▸ **INSTRUCTION**
Reproduce the listing below word for word, leaving out the pictures.

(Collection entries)
━━━━━━━━━━

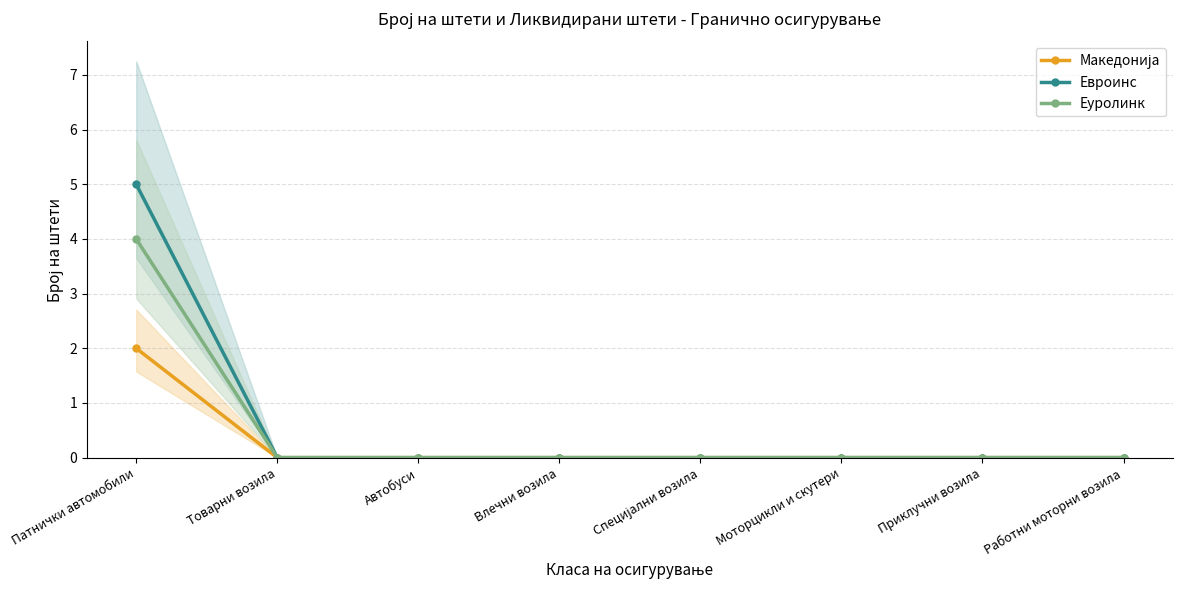

Is it true that Евроинс equals -2 at Приклучни возила?

False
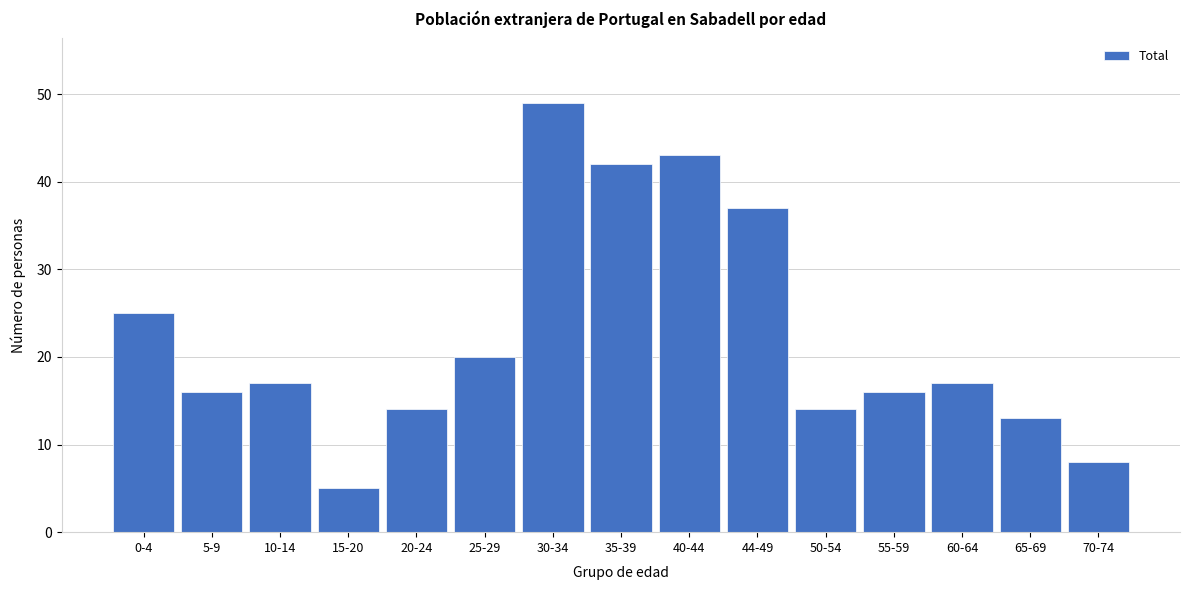

Reading left to right, extract all data points from this chart.

25	16	17	5	14	20	49	42	43	37	14	16	17	13	8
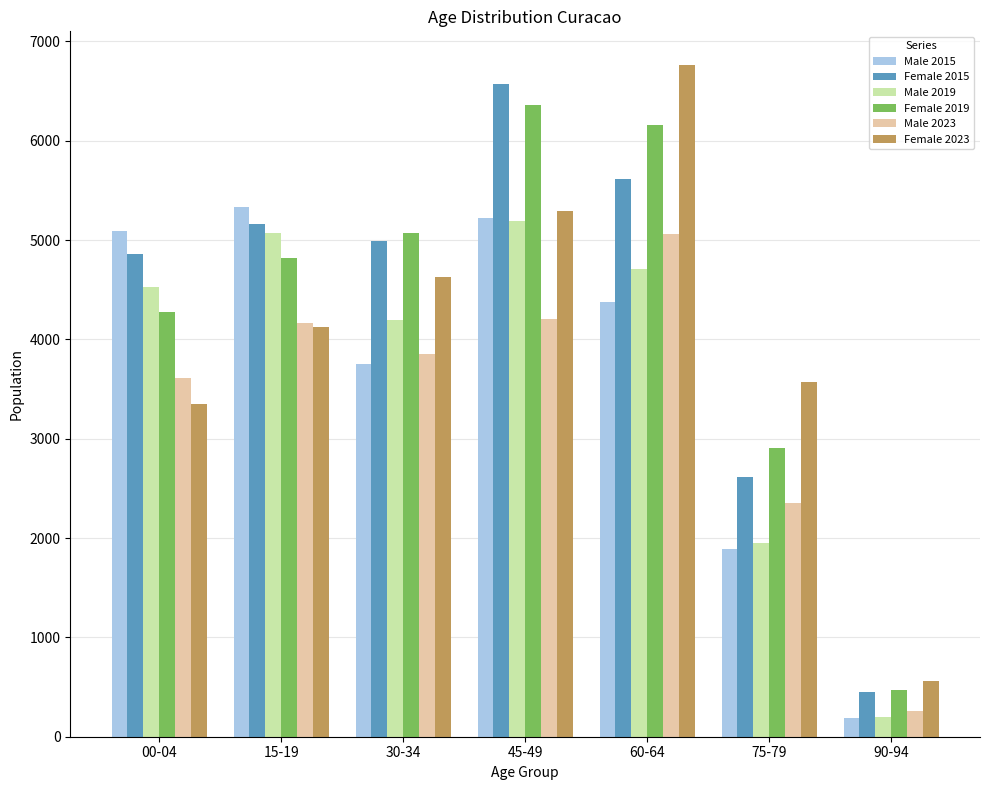

At which label does Male 2019 reach its peak?

45-49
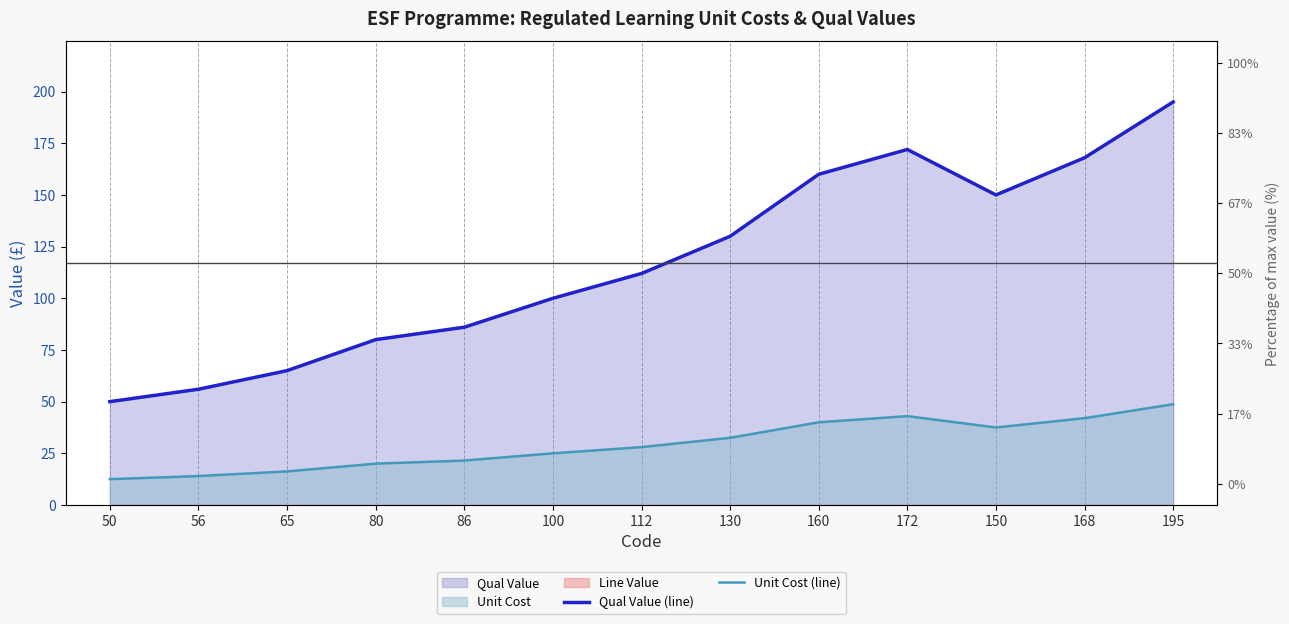

What is the greatest value displayed?

195.0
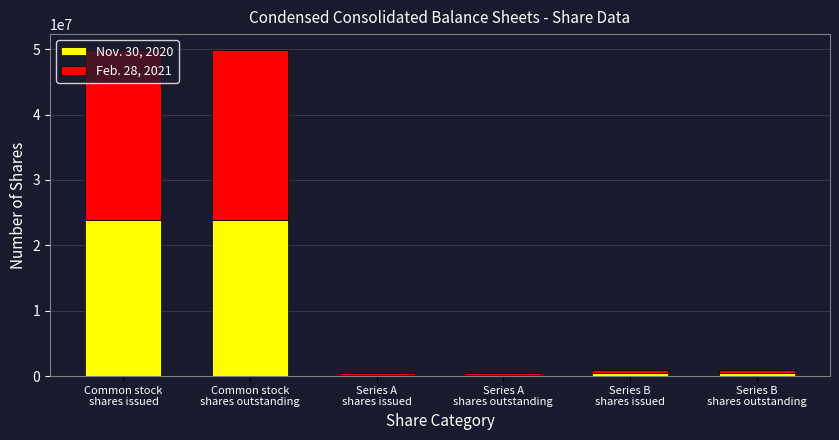

Does the chart contain stacked bars?

Yes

━━━━━━━━━━

▸ **EXERCISE ANSWER**
Is it true that Евроинс equals -2 at Приклучни возила?

False

Reading left to right, extract all data points from this chart.

25	16	17	5	14	20	49	42	43	37	14	16	17	13	8

At which label does Male 2019 reach its peak?

45-49

What is the greatest value displayed?

195.0

Does the chart contain stacked bars?

Yes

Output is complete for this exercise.